A quitação poderá consistir na devolução do título da dívida ou na entrega ao devedor, de um recibo em que o credor ou quem o represente, mencionará: a) o nome do devedor ou de quem por este pagar; b) o tempo e o lugar do pagamento; c) especialmente o valor da dívida.
Não há uma forma sacramental para a quitação, valerá ela e extinguirá o débito quando se possa induzir do contexto. Serpa Lopes (Curso de Direito Civil, II, n. 156) apontou como equivalente à designação de valor a menção de ser a quitação plena até a data de sua feitura, como, por exemplo, se diz que recebe o saldo da venda de uma casa; ou se refere a todos os débitos existentes até determinado momento. Se é necessário que designe o nome do devedor, não menos certo é que prevalecerá se a sua indicação fora do contexto for induvidosa. Mesmo a falta de assinatura do credor é suprimível, quando o recibo for da sua lavra todo inteiro e as circunstâncias autorizem concluir pelo pagamento, como ensinou Orozimbo Nonato (Curso de Obrigações, II, pág. 211), como se houver conformidade com o recebimento de um cheque. O lançamento em conta corrente é outro indício de pagamento, como registra o artigo 432 do Código Comercial. Ainda, como disse J. X. Carvalho de Mendonça (Tratado, volume VI, parte 1ª, n. 480), há quitação pela inutilização do título pelo credor ou a entrega de objetos comprados a dinheiro nas lojas e nos armazéns.
Lia-se no Código Comercial, artigo 434, o que se lê:
Art. 434. - O credor, quando o devedor se não satisfaz com a simples entrega do título, é obrigado a dar-lhe quitação ou recibo, por duas ou três vias se ele requerer mais de uma.
A quitação ou recibo concebido em termos gerais sem reserva ou limitação, e quando contém a cláusula de - ajuste final de contas, resto de maior quantia - ou outra equivalente, presume-se que compreende todo e qualquer débito, que provenha de causa anterior à data da mesma quitação ou recibo.
A quitação ou recibo concedido em termos gerais sem reserva ou limitação e quando contém a cláusula de ajuste afinal de contas, resto de maior quantia – ou de outra equivalente, presume-se que compreende todo e qualquer débito, que provenha da causa anterior à data da mesma quitação.

═══

◆ **INSTRUÇÕES DE TRABALHO**
A: Traduza para o inglês esta frase do trecho: "O lançamento em conta corrente é outro indício de pagamento, como registra o artigo 432 do Código Comercial."
B: Por favor, transcreva do trecho a parte que vai de "A quitação poderá" até "valor da dívida.", inclusive.
A listagem a seguir é um material à parte, sem relação com o trecho.

◆ **DADOS FORNECIDOS**

═══

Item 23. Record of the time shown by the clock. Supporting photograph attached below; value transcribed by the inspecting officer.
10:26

═══

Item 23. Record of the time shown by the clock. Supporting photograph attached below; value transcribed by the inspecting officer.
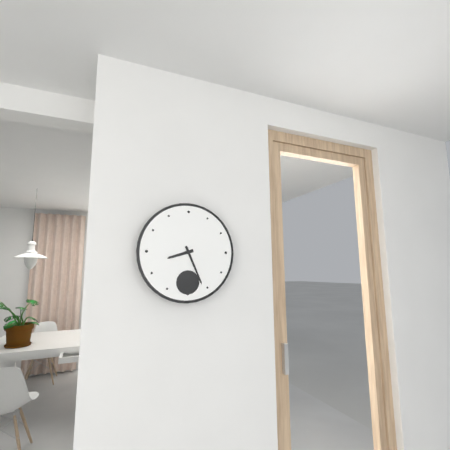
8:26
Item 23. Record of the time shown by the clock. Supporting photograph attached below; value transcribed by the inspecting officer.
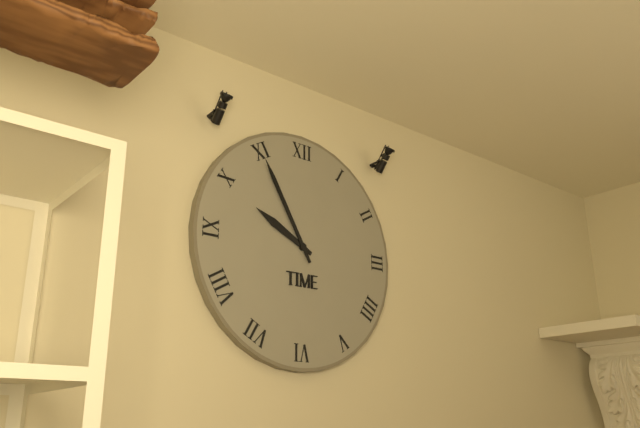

═══

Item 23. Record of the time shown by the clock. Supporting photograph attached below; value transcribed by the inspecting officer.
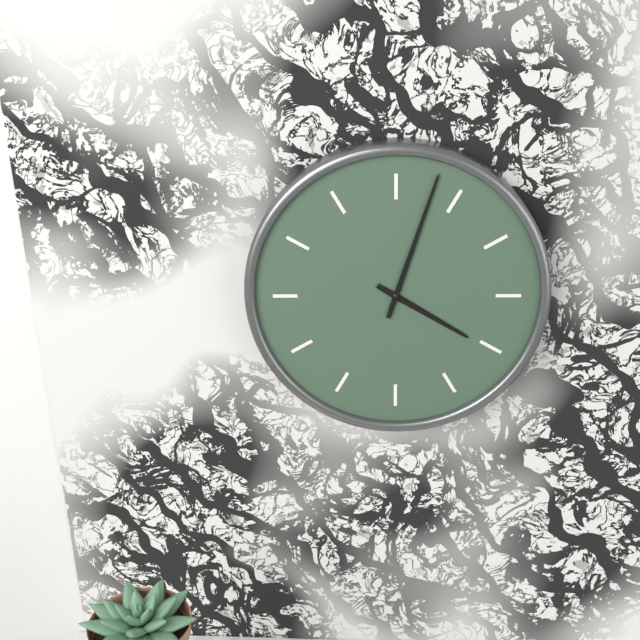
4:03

═══

◆ **RESPOSTAS POR TAREFA**
A: Entry in a current account is another indication of payment, as article 432 of the Commercial Code records.

B:
A quitação poderá consistir na devolução do título da dívida ou na entrega ao devedor, de um recibo em que o credor ou quem o represente, mencionará: a) o nome do devedor ou de quem por este pagar; b) o tempo e o lugar do pagamento; c) especialmente o valor da dívida.